• **Exercise brief**
Repeat the lines below, starting with the line that contains "打印面单/拣货单的时候提示：the font Microsoft" and going on through the line that contains "политики не обошлось: организаторы GSMA", with both of those lines included. Leave the pictures out of your answer.

• **Data for processing**
[Start of Attachment]

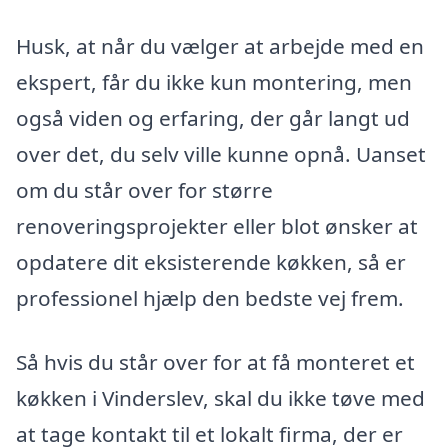
Husk, at når du vælger at arbejde med en
ekspert, får du ikke kun montering, men
også viden og erfaring, der går langt ud
over det, du selv ville kunne opnå. Uanset
om du står over for større
renoveringsprojekter eller blot ønsker at
opdatere dit eksisterende køkken, så er
professionel hjælp den bedste vej frem.
Så hvis du står over for at få monteret et
køkken i Vinderslev, skal du ikke tøve med
at tage kontakt til et lokalt firma, der er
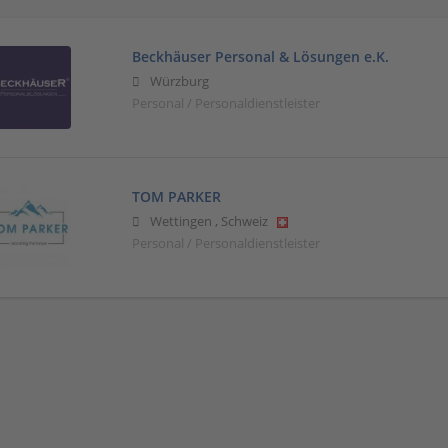
Beckhäuser Personal & Lösungen e.K.
Würzburg
Personal / Personaldienstleister
TOM PARKER
Wettingen
,
Schweiz
Personal / Personaldienstleister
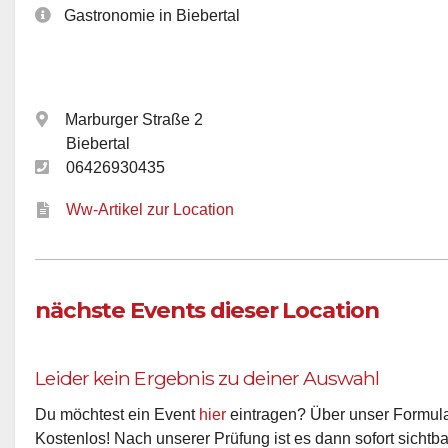
Gastronomie in Biebertal
Marburger Straße 2
Biebertal
06426930435
Ww-Artikel zur Location
nächste Events dieser Location
Leider kein Ergebnis zu deiner Auswahl
Du möchtest ein Event
hier
eintragen? Über unser Formular
Kostenlos! Nach unserer Prüfung ist es dann sofort sichtba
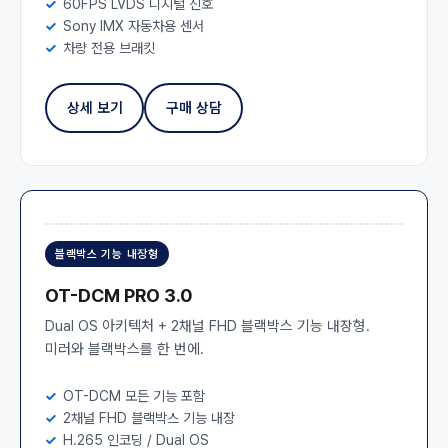
60FPS LVDS 디지털 신호
Sony IMX 자동차용 센서
차량 전용 브래킷
상세 보기
구매 상담
블랙박스 기능 내장형
OT-DCM PRO 3.0
Dual OS 아키텍처 + 2채널 FHD 블랙박스 기능 내장형.
미러와 블랙박스를 한 번에.
OT-DCM 모든 기능 포함
2채널 FHD 블랙박스 기능 내장
H.265 인코딩 / Dual OS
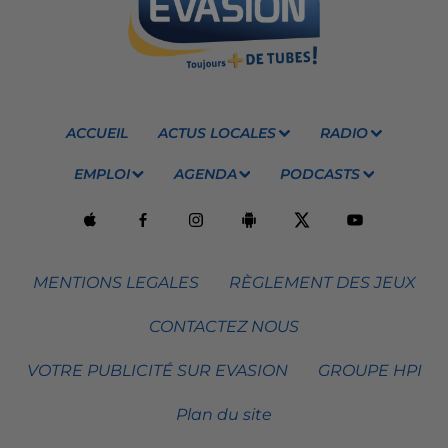
ACCUEIL
ACTUS LOCALES
RADIO
EMPLOI
AGENDA
PODCASTS
MENTIONS LEGALES
RÈGLEMENT DES JEUX
CONTACTEZ NOUS
VOTRE PUBLICITÉ SUR EVASION
GROUPE HPI
Plan du site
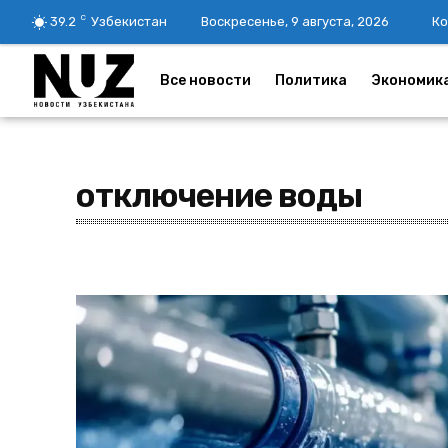
C
39.2
Узбекистан
Воскресенье, 9 августа, 2026
Ко
Все новости
Политика
Экономик
отключение воды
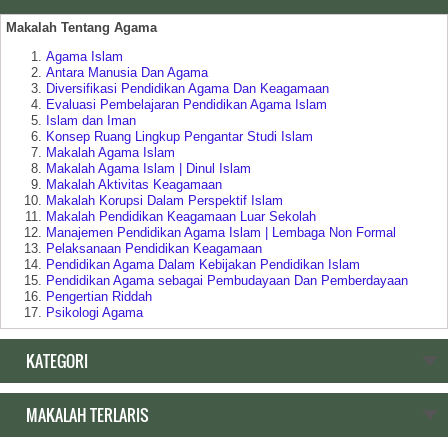
Makalah Tentang Agama
Agama Islam
Antara Manusia Dan Agama
Diversifikasi Pendidikan Agama Dan Keagamaan
Evaluasi Pembelajaran Pendidikan Agama Islam
Islam dan Iman
Konsep Ruang Lingkup Pengantar Studi Islam
Makalah Agama Islam
Makalah Agama Islam | Dinul Islam
Makalah Aktivitas Keagamaan
Makalah Korupsi Dalam Perspektif Islam
Makalah Pendidikan Keagamaan Luar Sekolah
Manajemen Pendidikan Agama Islam | Lembaga Non Formal
Pelaksanaan Pendidikan Keagamaan
Pendidikan Agama Dalam Kebijakan Pendidikan Islam
Pendidikan Agama sebagai Pembudayaan Dan Pemberdayaan
Pengertian Riddah
Psikologi Agama
Relasi Negara | Agama dan Pendidikan
Ruang Lingkup Pengantar Studi Agama Islam
KATEGORI
Makalah Tentang Pendidikan
MAKALAH TERLARIS
Akar Historis Dualisme Dalam Sistem Pendidikan di Indonesia
Akreditasi Program Studi Pada Program Diploma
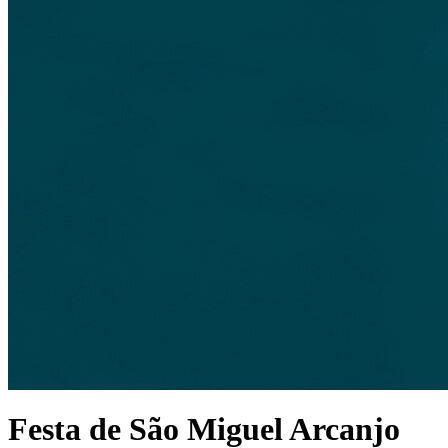
Festa de São Miguel Arcanjo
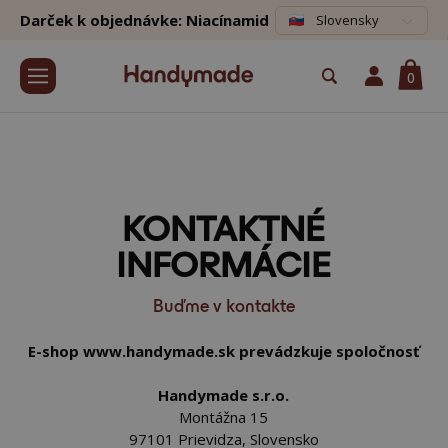
Darček k objednávke: Niacínamid
Slovensky
0
KONTAKTNÉ
INFORMÁCIE
Buďme v kontakte
E-shop www.handymade.sk prevádzkuje spoločnosť
Handymade s.r.o.
Montážna 15
97101 Prievidza, Slovensko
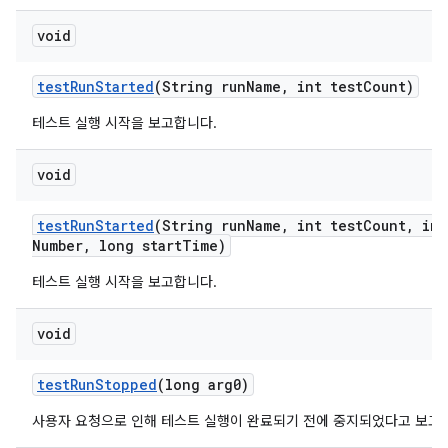
void
test
Run
Started
(String run
Name
,
int test
Count)
테스트 실행 시작을 보고합니다.
void
test
Run
Started
(String run
Name
,
int test
Count
,
int
Number
,
long start
Time)
테스트 실행 시작을 보고합니다.
void
test
Run
Stopped
(long arg0)
사용자 요청으로 인해 테스트 실행이 완료되기 전에 중지되었다고 보고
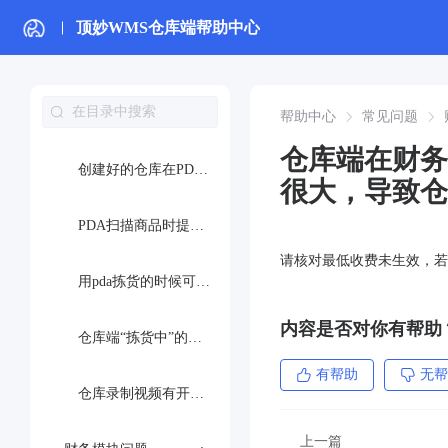
打印面单/拣货单的时候提示：the font Microsoft YaHei can not display，要怎么处理？
顶妙WMS仓库端帮助中心
在打包的时候每次出面单之前都要选择打印机，系统里可以设置默认打印机吗？
订单完成了打包和打印面单，没有自动流转到已出库是什么原因？出库设置没有问题
帮助中心
常见问题
仓库端在财务
创建好的仓库在PDA中没有显示出来无法选择，是什么原因呢？
很大，导致仓
PDA扫描商品时提示‘未找到商品’”的问题
请核对最低收费未生效，若正
用pda拣货的时候可以批量领任务吗
内容是否对你有帮助
仓库端“拣货中”的订单剩余发货时间仅剩6小时，但在筛选条件“剩发时间<1天”下无法搜索到
有帮助
无帮
仓库录制视频有开启视频水印，但录制打包视频一直都没有显示水印，是什么原因导致的？
上一篇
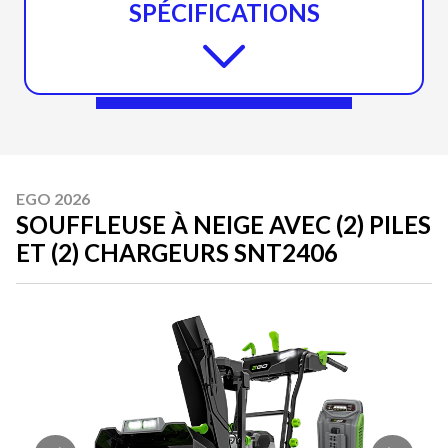
SPÉCIFICATIONS
EGO 2026
SOUFFLEUSE À NEIGE AVEC (2) PILES
ET (2) CHARGEURS SNT2406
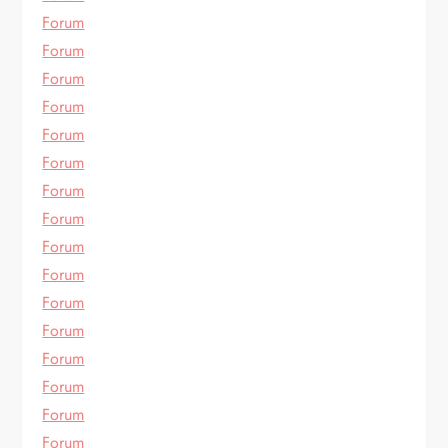
Forum
Forum
Forum
Forum
Forum
Forum
Forum
Forum
Forum
Forum
Forum
Forum
Forum
Forum
Forum
Forum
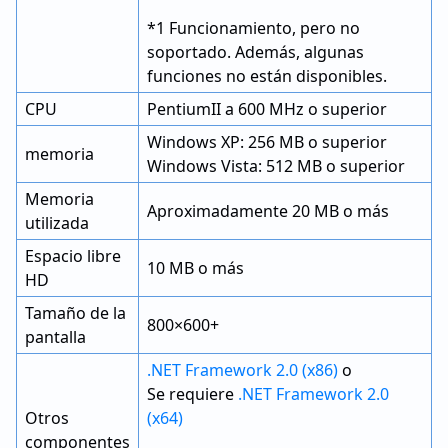
*1 Funcionamiento, pero no
soportado. Además, algunas
funciones no están disponibles.
CPU
PentiumII a 600 MHz o superior
Windows XP: 256 MB o superior
memoria
Windows Vista: 512 MB o superior
Memoria
Aproximadamente 20 MB o más
utilizada
Espacio libre
10 MB o más
HD
Tamaño de la
800×600+
pantalla
.NET Framework 2.0 (x86)
o
Se requiere
.NET Framework 2.0
Otros
(x64)
componentes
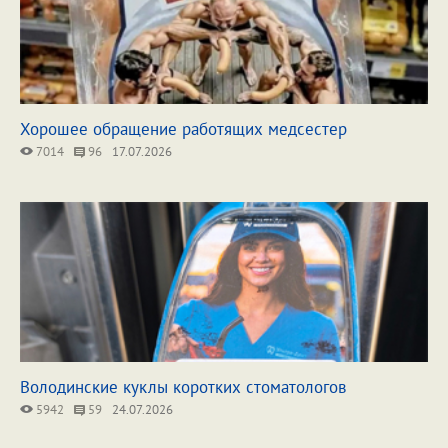
Хорошее обращение работящих медсестер
7014
96
17.07.2026
Володинские куклы коротких стоматологов
5942
59
24.07.2026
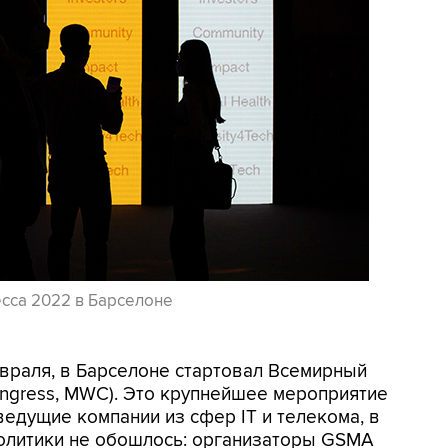
сса 2022 в Барселоне
евраля, в Барселоне стартовал Всемирный
ongress, MWC). Это крупнейшее мероприятие
ведущие компании из сфер IT и телекома, в
политики не обошлось: организаторы GSMA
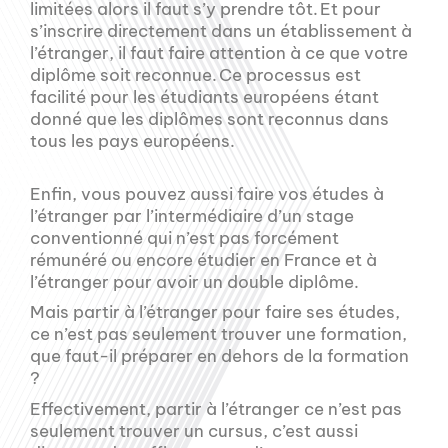
limitées alors il faut s’y prendre tôt. Et pour
s’inscrire directement dans un établissement à
l’étranger, il faut faire attention à ce que votre
diplôme soit reconnue. Ce processus est
facilité pour les étudiants européens étant
donné que les diplômes sont reconnus dans
tous les pays européens.
Enfin, vous pouvez aussi faire vos études à
l’étranger par l’intermédiaire d’un stage
conventionné qui n’est pas forcément
rémunéré ou encore étudier en France et à
l’étranger pour avoir un double diplôme.
Mais partir à l’étranger pour faire ses études,
ce n’est pas seulement trouver une formation,
que faut-il préparer en dehors de la formation
?
Effectivement, partir à l’étranger ce n’est pas
seulement trouver un cursus, c’est aussi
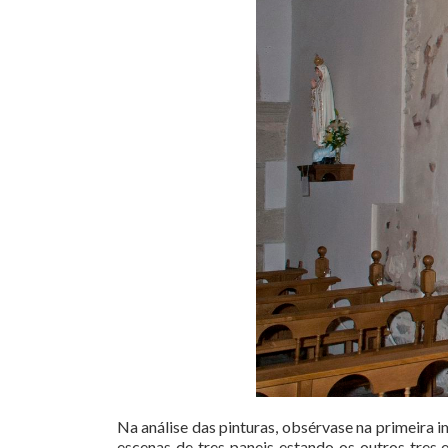
Na análise das pinturas, obsérvase na primeira i
escenas de tres paneis estando os outros tres e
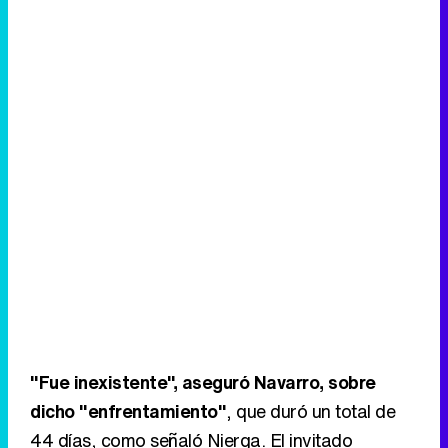
"Fue inexistente", aseguró Navarro, sobre
dicho "enfrentamiento"
, que duró un total de
44 días, como señaló Nierga. El invitado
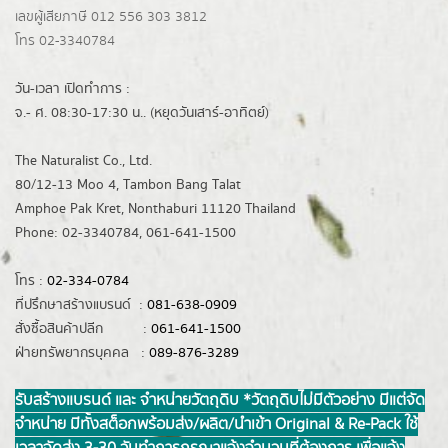
เลขผู้เสียภาษี 012 556 303 3812
โทร 02-3340784
วัน-เวลา เปิดทำการ :
จ.- ศ. 08:30-17:30 น.. (หยุดวันเสาร์-อาทิตย์)
The Naturalist Co., Ltd.
80/12-13 Moo 4, Tambon Bang Talat
Amphoe Pak Kret, Nonthaburi 11120 Thailand
Phone: 02-3340784, 061-641-1500
โทร :
02-334-0784
ที่ปรึกษาสร้างแบรนด์ :
081-638-0909
สั่งซื้อสินค้าปลีก :
061-641-1500
ฝ่ายทรัพยากรบุคคล :
089-876-3289
รับสร้างแบรนด์ และ จำหน่ายวัตถุดิบ *วัตถุดิบไม่มีตัวอย่าง มีแต่จัด
จำหน่าย มีทั้งสต็อกพร้อมส่ง/ผลิต/นำเข้า Original & Re-Pack ใช้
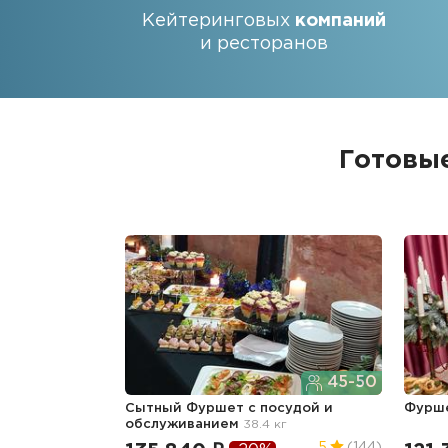
Кейтеринговых
компаний
и ресторанов
Готовы
45-50
Сытный Фуршет с посудой и
Фурше
обслуживанием
38.4 кг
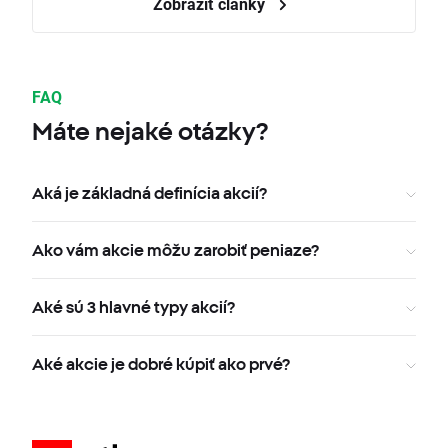
Zobraziť články
FAQ
Máte nejaké otázky?
Aká je základná definícia akcií?
Ako vám akcie môžu zarobiť peniaze?
Aké sú 3 hlavné typy akcií?
Aké akcie je dobré kúpiť ako prvé?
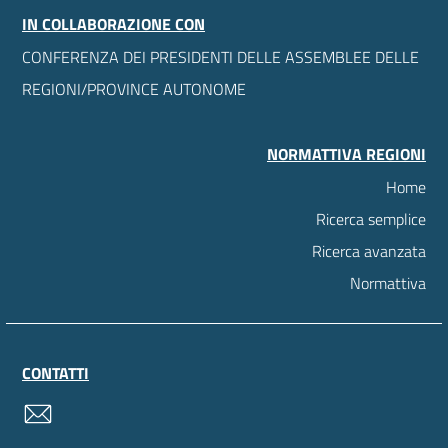
IN COLLABORAZIONE CON
CONFERENZA DEI PRESIDENTI DELLE ASSEMBLEE DELLE
REGIONI/PROVINCE AUTONOME
NORMATTIVA REGIONI
Home
Ricerca semplice
Ricerca avanzata
Normattiva
CONTATTI
contatti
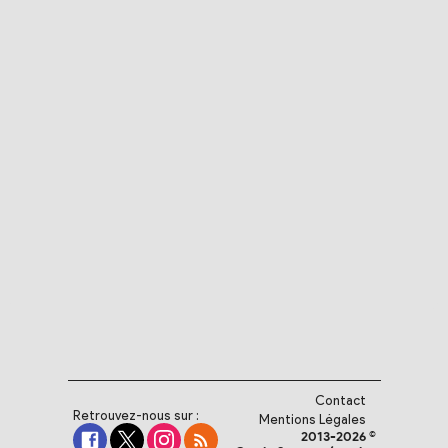
Contact
Retrouvez-nous sur :
Mentions Légales
2013-2026 ©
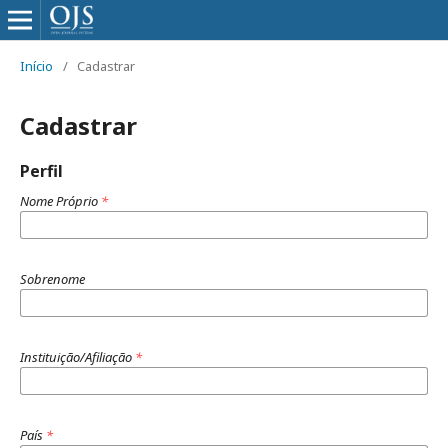
Início
/
Cadastrar
Cadastrar
Perfil
Nome Próprio
*
Sobrenome
Instituição/Afiliação
*
País
*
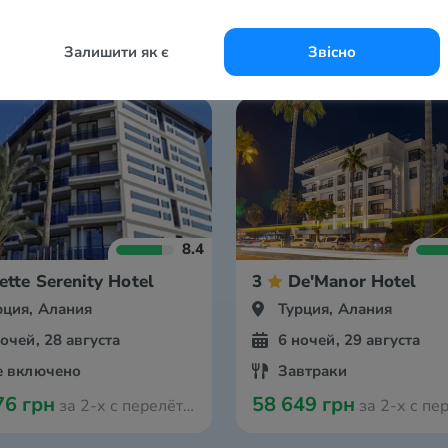
Залишити як є
Звісно
8.4
ette Serenity Hotel
3
De'Manor Hotel
рция, Алания
Турция, Алания
ночей, 28 августа
6 ночей, 29 августа
е включено
Завтраки
76 грн
58 649 грн
за 2-х с перелётом из Мюнстера
за 2-х с перелётом из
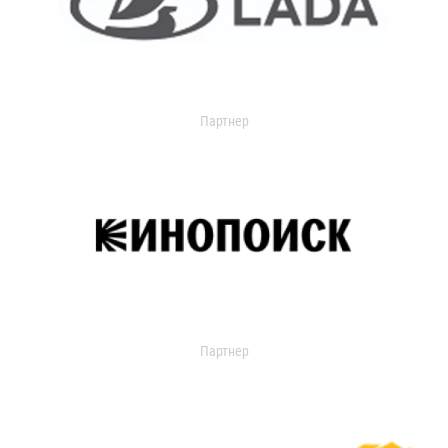
Партнер
Партнер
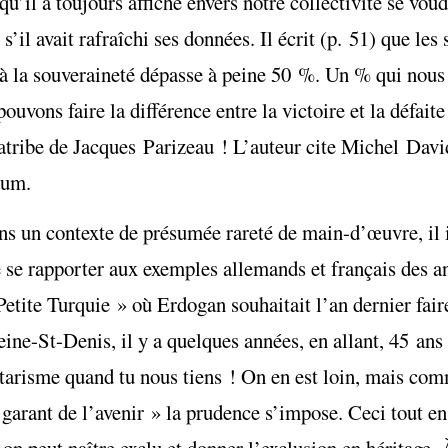
u’il a toujours affiché envers notre collectivité se voud
’il avait rafraîchi ses données. Il écrit (p. 51) que les
i à la souveraineté dépasse à peine 50 %. Un % qui nou
pouvons faire la différence entre la victoire et la défai
iatribe de Jacques Parizeau ! L’auteur cite Michel Davi
dum.
ns un contexte de présumée rareté de main-d’œuvre, il i
e se rapporter aux exemples allemands et français des 
Petite Turquie » où Erdogan souhaitait l’an dernier fa
eine-St-Denis, il y a quelques années, en allant, 45 an
tarisme quand tu nous tiens ! On en est loin, mais com
t garant de l’avenir » la prudence s’impose. Ceci tout e
on peut naître exclu et donner l’exclusion en héritage. À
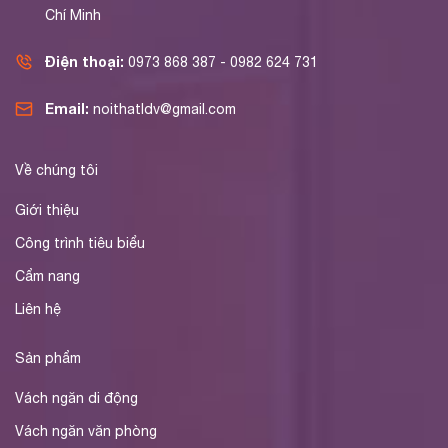
Chí Minh
Điện thoại:
0973 868 387 - 0982 624 731
Email:
noithatldv@gmail.com
Về chúng tôi
Giới thiệu
Công trình tiêu biểu
Cẩm nang
Liên hệ
Sản phẩm
Vách ngăn di động
Vách ngăn văn phòng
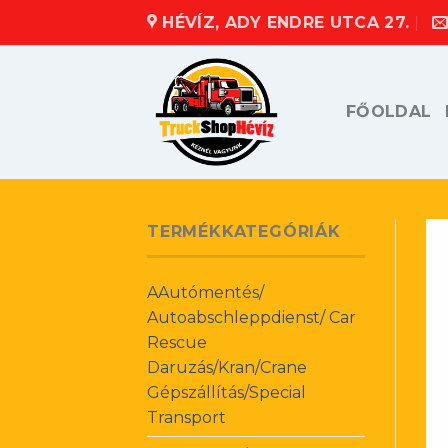
Skip
HÉVÍZ, ADY ENDRE UTCA 27.
to
content
FŐOLDAL
TERMÉKKATEGÓRIÁK
AAutómentés/
Autoabschleppdienst/ Car
Rescue
Daruzás/Kran/Crane
Gépszállítás/Special
Transport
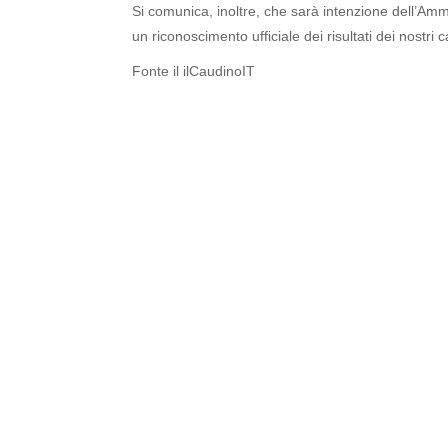
Si comunica, inoltre, che sarà intenzione dell’A
un riconoscimento ufficiale dei risultati dei nostri 
Fonte il ilCaudinoIT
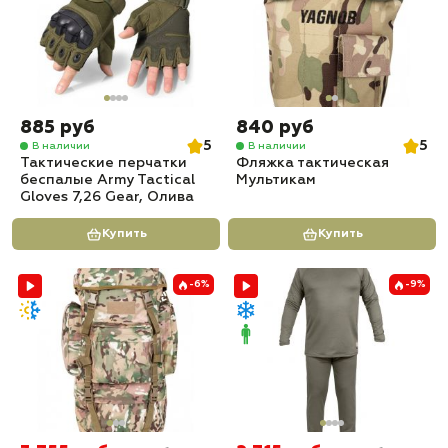
885 руб
840 руб
5
5
В наличии
В наличии
Тактические перчатки
Фляжка тактическая
беспалые Army Tactical
Мультикам
Gloves 7,26 Gear, Олива
Купить
Купить
-6%
-9%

[End of Attachment]

• **Expected answer**
打印面单/拣货单的时候提示：the font Microsoft YaHei can not display，要怎么处理？
顶妙WMS仓库端帮助中心
在打包的时候每次出面单之前都要选择打印机，系统里可以设置默认打印机吗？
订单完成了打包和打印面单，没有自动流转到已出库是什么原因？出库设置没有问题
帮助中心
常见问题
仓库端在财务
创建好的仓库在PDA中没有显示出来无法选择，是什么原因呢？
很大，导致仓
PDA扫描商品时提示‘未找到商品’”的问题
请核对最低收费未生效，若正
用pda拣货的时候可以批量领任务吗
内容是否对你有帮助
仓库端“拣货中”的订单剩余发货时间仅剩6小时，但在筛选条件“剩发时间<1天”下无法搜索到
有帮助
无帮
仓库录制视频有开启视频水印，但录制打包视频一直都没有显示水印，是什么原因导致的？
上一篇
SPÉCIFICATIONS
EGO 2026
SOUFFLEUSE À NEIGE AVEC (2) PILES
ET (2) CHARGEURS SNT2406
Forum
Forum
Forum
Forum
Forum
Forum
Forum
Forum
Forum
Forum
Forum
Forum
Forum
Forum
Forum
Forum
*1 Funcionamiento, pero no
soportado. Además, algunas
funciones no están disponibles.
CPU
PentiumII a 600 MHz o superior
Windows XP: 256 MB o superior
memoria
Windows Vista: 512 MB o superior
Memoria
Aproximadamente 20 MB o más
utilizada
Espacio libre
10 MB o más
HD
Tamaño de la
800×600+
pantalla
.NET Framework 2.0 (x86)
o
Se requiere
.NET Framework 2.0
Otros
(x64)
componentes
Хорошее обращение работящих медсестер
7014
96
17.07.2026
Володинские куклы коротких стоматологов
5942
59
24.07.2026
сса 2022 в Барселоне
евраля, в Барселоне стартовал Всемирный
ongress, MWC). Это крупнейшее мероприятие
ведущие компании из сфер IT и телекома, в
политики не обошлось: организаторы GSMA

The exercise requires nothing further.